Jiyu Zhang1,  Zhiru Zhang2,  Sheng Zhou2,  Mingxing Tan1,  Xianhua Liu1,  Xu Cheng1,  Jason Cong3
1Peking University, 2AutoESL Design Technologies, Inc., 3University of California, Los Angeles


Abstract

Automated hardware design from behavior-level abstraction has drawn wide interest in FPGA-based acceleration and configurable computing research field. However, for many high-level programming languages, such as C/C++, the description of bitwise access and computation is not as direct as hardware description languages, and high-level synthesis of algorithmic descriptions may generate suboptimal implementations for bitwise computation-intensive applications. In this paper we introduce a bit-level transformation and optimization approach to assisting high-level synthesis of algorithmic descriptions. We introduce a bit-flow graph to capture bit-value information.
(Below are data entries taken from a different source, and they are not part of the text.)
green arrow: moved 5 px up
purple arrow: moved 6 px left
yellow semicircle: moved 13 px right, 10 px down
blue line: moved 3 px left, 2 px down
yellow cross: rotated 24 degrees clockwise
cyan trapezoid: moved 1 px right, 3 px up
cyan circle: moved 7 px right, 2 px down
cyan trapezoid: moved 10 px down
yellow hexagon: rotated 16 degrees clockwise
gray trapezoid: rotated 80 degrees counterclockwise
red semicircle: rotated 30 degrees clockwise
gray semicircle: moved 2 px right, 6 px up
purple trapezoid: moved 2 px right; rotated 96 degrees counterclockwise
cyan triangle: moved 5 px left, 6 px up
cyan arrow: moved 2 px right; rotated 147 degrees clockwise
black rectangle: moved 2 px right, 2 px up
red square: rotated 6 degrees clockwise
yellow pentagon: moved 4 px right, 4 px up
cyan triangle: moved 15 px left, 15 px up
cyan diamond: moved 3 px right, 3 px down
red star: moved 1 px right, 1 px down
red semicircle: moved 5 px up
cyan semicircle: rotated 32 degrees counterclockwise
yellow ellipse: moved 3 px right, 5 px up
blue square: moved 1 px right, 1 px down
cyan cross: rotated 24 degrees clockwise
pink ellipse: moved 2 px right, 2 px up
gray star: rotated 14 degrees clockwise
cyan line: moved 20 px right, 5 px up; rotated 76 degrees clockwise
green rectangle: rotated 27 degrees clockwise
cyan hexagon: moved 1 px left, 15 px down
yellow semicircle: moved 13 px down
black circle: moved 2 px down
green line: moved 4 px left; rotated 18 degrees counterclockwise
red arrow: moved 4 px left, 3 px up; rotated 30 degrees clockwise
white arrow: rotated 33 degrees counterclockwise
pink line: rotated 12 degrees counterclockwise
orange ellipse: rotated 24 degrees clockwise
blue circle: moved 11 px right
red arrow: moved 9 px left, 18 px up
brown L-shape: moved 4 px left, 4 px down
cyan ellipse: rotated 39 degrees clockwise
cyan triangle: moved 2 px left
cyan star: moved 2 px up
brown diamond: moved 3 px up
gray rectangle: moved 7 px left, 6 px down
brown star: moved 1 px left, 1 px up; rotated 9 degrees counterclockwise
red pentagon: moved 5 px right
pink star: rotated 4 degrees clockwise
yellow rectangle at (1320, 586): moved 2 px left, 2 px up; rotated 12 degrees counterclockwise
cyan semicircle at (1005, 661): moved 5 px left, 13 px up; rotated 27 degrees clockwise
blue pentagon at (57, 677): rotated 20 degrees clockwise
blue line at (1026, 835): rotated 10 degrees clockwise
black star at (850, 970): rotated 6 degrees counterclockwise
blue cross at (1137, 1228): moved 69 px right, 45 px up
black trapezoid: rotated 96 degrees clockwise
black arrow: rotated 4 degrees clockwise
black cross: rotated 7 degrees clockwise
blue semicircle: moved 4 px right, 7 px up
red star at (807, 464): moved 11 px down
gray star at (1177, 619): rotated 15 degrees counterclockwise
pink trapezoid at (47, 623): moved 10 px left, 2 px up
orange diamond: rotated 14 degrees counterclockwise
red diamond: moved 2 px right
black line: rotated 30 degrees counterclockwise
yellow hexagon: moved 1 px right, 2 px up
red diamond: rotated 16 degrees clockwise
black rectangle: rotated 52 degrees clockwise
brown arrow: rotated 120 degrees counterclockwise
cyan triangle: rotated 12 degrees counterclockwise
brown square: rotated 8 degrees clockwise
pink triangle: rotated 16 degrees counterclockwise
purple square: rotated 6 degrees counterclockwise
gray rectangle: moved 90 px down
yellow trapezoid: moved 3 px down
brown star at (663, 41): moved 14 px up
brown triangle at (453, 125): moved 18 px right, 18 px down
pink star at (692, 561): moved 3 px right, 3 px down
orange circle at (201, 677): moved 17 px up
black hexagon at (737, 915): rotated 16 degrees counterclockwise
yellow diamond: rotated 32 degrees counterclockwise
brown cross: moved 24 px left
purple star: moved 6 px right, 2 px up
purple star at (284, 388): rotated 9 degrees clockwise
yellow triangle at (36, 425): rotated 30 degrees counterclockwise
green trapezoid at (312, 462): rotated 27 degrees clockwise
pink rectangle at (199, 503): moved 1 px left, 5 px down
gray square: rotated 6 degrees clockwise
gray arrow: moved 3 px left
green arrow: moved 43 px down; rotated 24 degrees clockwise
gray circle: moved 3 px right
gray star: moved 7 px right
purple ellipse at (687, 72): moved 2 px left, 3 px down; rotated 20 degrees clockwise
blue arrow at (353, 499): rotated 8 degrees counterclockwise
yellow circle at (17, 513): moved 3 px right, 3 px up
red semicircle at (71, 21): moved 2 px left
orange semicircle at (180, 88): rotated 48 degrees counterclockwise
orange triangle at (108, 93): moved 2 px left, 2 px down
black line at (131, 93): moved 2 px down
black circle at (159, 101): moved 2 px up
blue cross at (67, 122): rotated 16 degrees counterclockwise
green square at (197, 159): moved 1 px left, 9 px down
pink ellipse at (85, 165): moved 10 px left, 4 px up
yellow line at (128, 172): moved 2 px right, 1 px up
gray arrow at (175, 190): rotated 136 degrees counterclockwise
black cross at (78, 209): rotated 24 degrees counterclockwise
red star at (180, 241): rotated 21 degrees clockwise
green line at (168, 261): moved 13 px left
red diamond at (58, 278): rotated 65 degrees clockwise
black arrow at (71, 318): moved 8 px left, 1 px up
Analysis and optimizing transformations can be performed on this representation, and the optimized results are transformed back to the standard data-flow graphs extended with a few instructions representing bitwise access. This allows high-level synthesis tools to automatically generate circuits with higher quality. Experiments show that our algorithm can reduce slice usage by 29.8% on average for a set of real-life benchmarks on Xilinx Virtex-4 FPGAs. In the meantime, the clock period is reduced by 13.6% on average, with an 11.4% latency reduction. In addition, the synthesized accelerating modules can achieve up to 2900X performance speedup over an embedded PowerPC microprocessor.